Wireshark-dev: Re: [Wireshark-dev] [Fwd: [Wireshark-bugs] [Bug 1741] New: Privilege separation
From: Jeff Morriss <jeff.morriss.ws@xxxxxxxxx>
Date: Thu, 16 Aug 2007 11:56:11 -0400
Thomas Anders wrote:
Jeff Morriss wrote:
Thomas Anders wrote:
Richard van der Hoff wrote:
Personally, I'd much prefer a popup that I can dismiss than wireshark meddling with my users/groups and dropping privileges.
Is there any good example of another *user application* dropping
privileges as proposed by Gerald? After all, Wireshark isn't a system
daemon like OpenSSH's sshd or Postfix where a dedicated "low privilege"
user makes perfect sense, of course.
Is there another example of a program as big as Wireshark that has to (used to have to) be run as root [to do its work "live"]? And whose entire purpose is to capture stuff off (potentially malicious) networks?

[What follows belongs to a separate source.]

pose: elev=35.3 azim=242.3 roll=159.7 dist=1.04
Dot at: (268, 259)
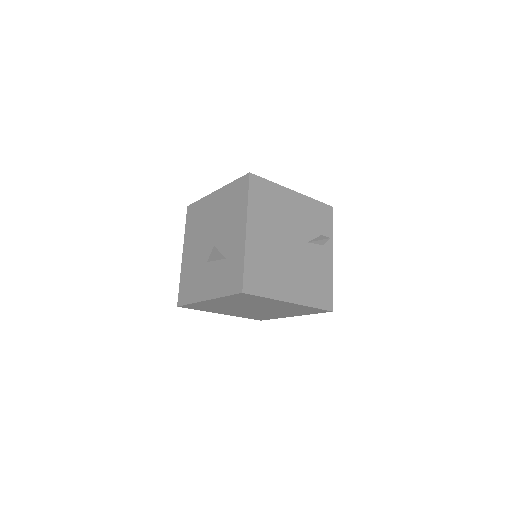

I'm not questioning the motivation and I'm all for exploring any
potential solution. I'm just checking where we could learn from others.

Me too, but I'm not sure we'll find an example similar to Wireshark.

Some OS config GUIs are certainly big but their whole purpose is to do stuff as root (so dropping priv's is not useful).

tcpdump and commercial sniffer products probably need root access and are reading from the network, but I'm not sure tcpdump counts as "big" and I know nothing of commercial sniffers.